Can the food losses and food waste be minimised at the beginning of the value chain? Can the surplus food be fed to homeless people? Can we use the bi-products to feed the livestock? Can the unavoidable food waste be used for biogas? And the answer is: yes it can.

Not only can the new paradigm of resource efficiency contribute to rethinking and restructuring our waste and 'use-and-throw-away' society, it can also contribute to green growth. Creating more jobs is on the top agenda of almost every European government.

Intelligent resource efficiency has great potential for creating new jobs, such as manpower for sorting organic waste for the biogas plants, the creation of social supermarkets that sell good food which doesn't meet the cosmetic standards and new education methods on avoiding food losses and food waste, etc. - the possibilities are endless.

And yet… everybody is waiting for everybody else to take action.

Well, the wait is now over and the tables on food waste are turning.

FUSIONS 
In 2010, I signed a Joint Declaration Against Food Waste in the European Parliament, Brussels. In January 2012, the Parliament has adopted a resolution against food waste, which was partly inspired by the Declaration. 2014 is now being planned to become a European Year Against Food Waste - and a target of reducing food waste in EU Member States by 50% by the year 2020 is about to be set in motion.

FUSIONS is the new black. FUSIONS (Food Use of Social Innovation by Optimising Waste Prevention Strategies) is the first European alliance against food waste - a grand 4 year long project of gigantic proportions with 21 strong partners from 13 countries such as FAO, WRAP, Stop Wasting Food movement Denmark, Last Minute Market and Wageningen University, etc.

FUSIONS is funded by the European Commission's FP7 and more than 80 European organisations have expressed their support in the project.

The initial objective of FUSIONS is to standardise the measurement of food waste.
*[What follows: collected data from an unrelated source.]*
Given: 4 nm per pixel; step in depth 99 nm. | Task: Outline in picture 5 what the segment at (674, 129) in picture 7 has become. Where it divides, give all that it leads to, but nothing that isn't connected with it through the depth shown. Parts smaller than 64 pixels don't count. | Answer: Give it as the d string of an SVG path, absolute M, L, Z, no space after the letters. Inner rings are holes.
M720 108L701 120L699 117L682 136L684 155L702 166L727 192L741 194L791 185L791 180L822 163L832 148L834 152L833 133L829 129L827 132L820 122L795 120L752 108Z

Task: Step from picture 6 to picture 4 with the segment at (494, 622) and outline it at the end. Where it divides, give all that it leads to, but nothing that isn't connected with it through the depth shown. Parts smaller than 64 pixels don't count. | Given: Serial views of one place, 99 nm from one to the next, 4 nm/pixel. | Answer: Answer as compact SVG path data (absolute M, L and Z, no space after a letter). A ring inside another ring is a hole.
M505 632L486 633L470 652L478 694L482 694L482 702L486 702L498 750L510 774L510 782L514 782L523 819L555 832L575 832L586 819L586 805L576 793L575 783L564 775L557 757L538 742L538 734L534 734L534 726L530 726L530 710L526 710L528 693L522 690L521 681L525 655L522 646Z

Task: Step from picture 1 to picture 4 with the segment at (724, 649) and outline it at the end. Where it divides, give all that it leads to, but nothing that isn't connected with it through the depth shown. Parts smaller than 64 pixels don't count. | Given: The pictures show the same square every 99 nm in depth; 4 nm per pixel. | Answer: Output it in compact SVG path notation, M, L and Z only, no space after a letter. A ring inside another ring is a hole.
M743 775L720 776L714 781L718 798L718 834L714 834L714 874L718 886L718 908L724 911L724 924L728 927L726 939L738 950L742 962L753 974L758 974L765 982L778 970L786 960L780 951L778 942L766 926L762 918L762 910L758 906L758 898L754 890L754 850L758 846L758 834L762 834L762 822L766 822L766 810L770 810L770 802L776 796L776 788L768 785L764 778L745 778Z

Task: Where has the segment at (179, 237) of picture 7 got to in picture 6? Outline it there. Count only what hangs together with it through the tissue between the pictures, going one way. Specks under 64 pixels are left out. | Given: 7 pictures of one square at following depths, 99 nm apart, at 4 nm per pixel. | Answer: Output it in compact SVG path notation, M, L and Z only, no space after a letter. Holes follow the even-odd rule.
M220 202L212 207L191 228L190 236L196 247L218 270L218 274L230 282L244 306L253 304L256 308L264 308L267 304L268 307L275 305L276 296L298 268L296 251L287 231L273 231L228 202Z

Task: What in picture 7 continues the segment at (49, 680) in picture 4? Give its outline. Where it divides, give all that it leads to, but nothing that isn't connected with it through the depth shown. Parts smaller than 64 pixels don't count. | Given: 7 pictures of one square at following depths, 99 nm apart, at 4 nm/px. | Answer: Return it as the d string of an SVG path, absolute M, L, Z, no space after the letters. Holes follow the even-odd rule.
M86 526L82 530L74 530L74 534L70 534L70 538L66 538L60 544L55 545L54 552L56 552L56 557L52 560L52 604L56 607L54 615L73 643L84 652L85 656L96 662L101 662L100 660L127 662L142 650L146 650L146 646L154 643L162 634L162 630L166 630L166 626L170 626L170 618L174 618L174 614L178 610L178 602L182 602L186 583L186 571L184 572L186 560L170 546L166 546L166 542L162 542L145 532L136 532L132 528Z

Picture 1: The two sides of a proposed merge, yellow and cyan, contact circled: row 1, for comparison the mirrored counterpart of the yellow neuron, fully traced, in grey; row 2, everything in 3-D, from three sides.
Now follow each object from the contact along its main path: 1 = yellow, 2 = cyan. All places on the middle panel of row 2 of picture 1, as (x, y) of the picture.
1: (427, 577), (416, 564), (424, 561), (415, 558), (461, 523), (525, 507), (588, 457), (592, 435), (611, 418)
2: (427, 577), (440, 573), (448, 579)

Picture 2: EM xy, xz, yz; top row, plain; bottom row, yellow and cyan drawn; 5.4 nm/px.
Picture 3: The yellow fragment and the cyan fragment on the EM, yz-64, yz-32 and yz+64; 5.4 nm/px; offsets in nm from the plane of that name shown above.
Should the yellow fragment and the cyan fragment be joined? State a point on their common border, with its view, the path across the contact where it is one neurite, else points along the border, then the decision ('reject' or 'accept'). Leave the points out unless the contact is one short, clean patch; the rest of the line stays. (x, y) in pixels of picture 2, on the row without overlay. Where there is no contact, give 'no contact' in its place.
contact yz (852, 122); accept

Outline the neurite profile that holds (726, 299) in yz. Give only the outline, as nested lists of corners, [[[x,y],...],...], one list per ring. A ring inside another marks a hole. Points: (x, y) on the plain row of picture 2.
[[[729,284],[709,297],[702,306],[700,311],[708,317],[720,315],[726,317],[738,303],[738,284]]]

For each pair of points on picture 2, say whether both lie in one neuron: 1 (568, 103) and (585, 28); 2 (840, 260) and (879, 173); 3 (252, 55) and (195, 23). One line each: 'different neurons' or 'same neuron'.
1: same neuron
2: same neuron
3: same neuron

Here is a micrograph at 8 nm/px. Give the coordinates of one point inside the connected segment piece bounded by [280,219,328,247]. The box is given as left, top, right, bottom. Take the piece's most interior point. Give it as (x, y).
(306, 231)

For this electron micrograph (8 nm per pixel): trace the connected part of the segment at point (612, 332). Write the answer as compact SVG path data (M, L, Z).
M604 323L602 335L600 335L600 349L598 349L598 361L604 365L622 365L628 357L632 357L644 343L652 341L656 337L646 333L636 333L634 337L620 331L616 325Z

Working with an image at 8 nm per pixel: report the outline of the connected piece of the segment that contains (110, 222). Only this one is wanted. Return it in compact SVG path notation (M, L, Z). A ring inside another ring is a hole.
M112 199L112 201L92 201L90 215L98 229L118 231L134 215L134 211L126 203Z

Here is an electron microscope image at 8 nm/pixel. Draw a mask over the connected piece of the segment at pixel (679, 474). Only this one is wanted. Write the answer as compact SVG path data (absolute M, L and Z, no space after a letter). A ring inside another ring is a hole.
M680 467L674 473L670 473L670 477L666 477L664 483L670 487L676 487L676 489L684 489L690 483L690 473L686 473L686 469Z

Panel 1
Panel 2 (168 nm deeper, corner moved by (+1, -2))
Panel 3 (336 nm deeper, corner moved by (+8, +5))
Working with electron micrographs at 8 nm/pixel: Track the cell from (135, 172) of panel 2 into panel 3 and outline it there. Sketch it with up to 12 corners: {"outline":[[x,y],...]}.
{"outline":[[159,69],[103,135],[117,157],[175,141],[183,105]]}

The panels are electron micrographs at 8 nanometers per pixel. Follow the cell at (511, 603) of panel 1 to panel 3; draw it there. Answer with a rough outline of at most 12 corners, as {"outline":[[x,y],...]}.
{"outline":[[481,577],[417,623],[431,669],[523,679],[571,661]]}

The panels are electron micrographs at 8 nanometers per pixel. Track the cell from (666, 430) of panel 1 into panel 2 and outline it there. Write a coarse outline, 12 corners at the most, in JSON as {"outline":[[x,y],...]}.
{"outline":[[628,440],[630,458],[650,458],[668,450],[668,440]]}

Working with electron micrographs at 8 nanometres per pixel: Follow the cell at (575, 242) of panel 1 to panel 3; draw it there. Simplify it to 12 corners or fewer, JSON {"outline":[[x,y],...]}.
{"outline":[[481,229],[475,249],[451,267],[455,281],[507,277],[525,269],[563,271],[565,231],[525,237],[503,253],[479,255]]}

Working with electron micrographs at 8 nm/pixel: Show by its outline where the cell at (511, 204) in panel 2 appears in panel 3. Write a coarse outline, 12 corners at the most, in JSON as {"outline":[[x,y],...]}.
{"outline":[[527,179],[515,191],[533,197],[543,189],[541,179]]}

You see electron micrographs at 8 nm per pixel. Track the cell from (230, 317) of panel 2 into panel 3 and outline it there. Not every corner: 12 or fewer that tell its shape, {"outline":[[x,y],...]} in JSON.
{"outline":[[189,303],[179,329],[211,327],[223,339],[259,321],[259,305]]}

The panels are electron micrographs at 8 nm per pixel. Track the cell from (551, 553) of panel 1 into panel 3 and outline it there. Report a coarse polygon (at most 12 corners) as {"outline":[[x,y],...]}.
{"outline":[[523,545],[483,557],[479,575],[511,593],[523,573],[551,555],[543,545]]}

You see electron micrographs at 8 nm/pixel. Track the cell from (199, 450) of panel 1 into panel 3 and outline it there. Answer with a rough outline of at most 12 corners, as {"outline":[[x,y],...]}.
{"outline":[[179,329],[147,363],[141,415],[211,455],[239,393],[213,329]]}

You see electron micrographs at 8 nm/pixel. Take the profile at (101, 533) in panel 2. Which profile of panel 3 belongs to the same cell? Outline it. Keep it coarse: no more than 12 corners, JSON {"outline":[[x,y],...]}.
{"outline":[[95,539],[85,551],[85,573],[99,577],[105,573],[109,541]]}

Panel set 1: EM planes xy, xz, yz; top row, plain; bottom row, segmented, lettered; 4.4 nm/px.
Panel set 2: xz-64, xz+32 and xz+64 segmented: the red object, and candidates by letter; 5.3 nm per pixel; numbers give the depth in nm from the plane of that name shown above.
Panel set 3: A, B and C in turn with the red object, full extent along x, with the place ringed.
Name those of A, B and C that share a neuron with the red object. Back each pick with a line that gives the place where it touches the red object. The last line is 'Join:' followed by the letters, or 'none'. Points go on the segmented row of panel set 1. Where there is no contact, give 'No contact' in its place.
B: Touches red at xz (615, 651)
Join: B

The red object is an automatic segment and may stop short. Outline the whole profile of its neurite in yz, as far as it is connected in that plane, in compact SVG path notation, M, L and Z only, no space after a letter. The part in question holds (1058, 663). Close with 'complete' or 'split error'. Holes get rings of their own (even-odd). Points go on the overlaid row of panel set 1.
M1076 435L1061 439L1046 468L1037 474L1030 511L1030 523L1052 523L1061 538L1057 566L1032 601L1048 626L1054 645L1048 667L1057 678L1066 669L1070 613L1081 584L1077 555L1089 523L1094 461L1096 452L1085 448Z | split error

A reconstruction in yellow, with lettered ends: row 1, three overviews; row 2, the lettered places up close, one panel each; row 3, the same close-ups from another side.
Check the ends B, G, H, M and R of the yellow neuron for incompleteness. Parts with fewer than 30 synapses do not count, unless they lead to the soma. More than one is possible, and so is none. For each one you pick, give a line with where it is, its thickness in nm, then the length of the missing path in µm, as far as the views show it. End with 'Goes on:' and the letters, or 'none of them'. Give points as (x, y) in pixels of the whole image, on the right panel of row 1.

The next aim is to create a European platform of governmental and non-governmental organisations and companies from the food chain, i.e. industry, retailers and consumer organisations.

The platform aims to provide simplified data that can identify and evaluate new initiatives to reduce food waste. Furthermore, the results will be disseminated to the public, and the development of technical and policy recommendations to the entire value chain and the EU.

The platform will then activate, engage, and support the main stakeholders in the European food value chain in order to deliver a reduction of 50% of food waste by 2020.

The new paradigm is upon us. There is no turning back now - and the waste is becoming the new gold.

Welcome to the new era of intelligent resource efficiency.